# [EXTRACT PROVIDED]
____________

The Fatherhood of God

But all prayer is to be to "our Father in heaven". Earlier in the Sermon on the Mount Jesus taught his disciples to pray first of all to "our Father":

"Our Father in heaven, hallowed be your name" (Matthew 6.9)

So how we need to understand the Fatherhood of God and then treat that name of "Father" as special. Jim Packer, in his classic book Knowing God, says, when asked for a simple answer to "what is a Christian?":

"the richest answer I know is that a Christian is one who has God for his Father" (p 181).

However, Packer must not be misunderstood. He is not asserting everyone has God for their Father. Asserting the universal Fatherhood of God and the universal brotherhood of man was a feature of nineteenth-century ultra-liberal theologians. But the universal "Fatherhood of God" by creation is rarely alluded to in the Bible. Yes, it is suggested by Paul after quoting Greek authors to Greek intellectuals when in Athens (Acts 17.28-29):

"… for 'in him we live and move and have our being'; as even some of your own poets have said, 'For we are indeed his offspring'. Being then God's offspring, we ought not to think that the divine being is like gold or silver or stone, an image formed by the art and imagination of man."

So we can say that all men and women, as God's children by creation in his image (Genesis 1.27), must be respected. But by inherited sin, and in some measure, all of us can and do resist God's fatherhood and become what Jesus calls in the Parable of the Weeds, "sons of the evil one" (Matthew 13.38). All, therefore, need to be recreated or re-born. And the good news is that this can happen (John 1.11-12):

"He [Jesus] came to his own, and his own people did not receive him. But to all who did receive him, who believed in his name, he gave the right to become children of God."

And as we "receive Jesus" we are restored to that creation ideal. For our "new self … is being renewed in knowledge after the image of its creator" (Colossians 3.10-11).

The Message of the New Testament

Therefore, the true Fatherhood of God is enjoyed by those who "receive Jesus" – who trust in the crucified and risen Jesus Christ as Lord and Saviour. That is why it can be argued that how well a person understands the New Testament and the Christian faith is measured by how much they think of themselves as God's child, and having God as their Father.

For, very importantly, Paul makes it clear that "adoption as God's sons"

was the purpose of Christ's coming into the world to save us (Galatians 4.4-7):

"But when the fullness of time had come, God sent forth his Son, born of woman, born under the law, to redeem those who were under the law, so that we might receive adoption as sons. And because you are sons, God has sent the Spirit of his Son into our hearts, crying, 'Abba! Father!' So you are no longer a slave, but a son, and if a son, then an heir through God."

____________

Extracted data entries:

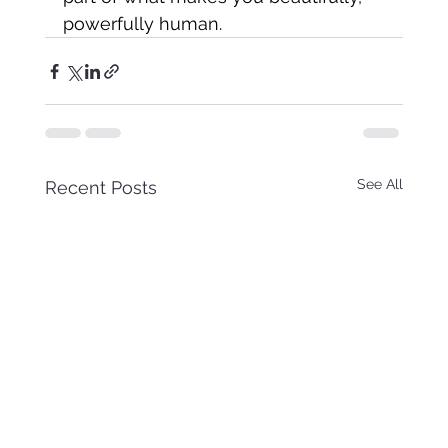
powerfully human.
See All
Recent Posts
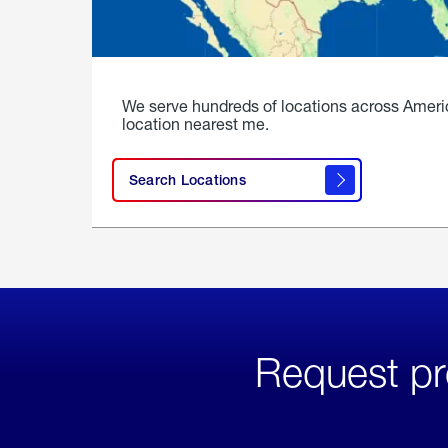
We serve hundreds of locations across Ameri
location nearest me.
Search Locations
Request pr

____________

# [WHAT IS BEING ASKED]
List every Bible passage that the text on the Fatherhood of God cites by book, chapter and verse.

# [WORKED SOLUTION]
Matthew 6.9
Acts 17.28-29
Genesis 1.27
Matthew 13.38
John 1.11-12
Colossians 3.10-11
Galatians 4.4-7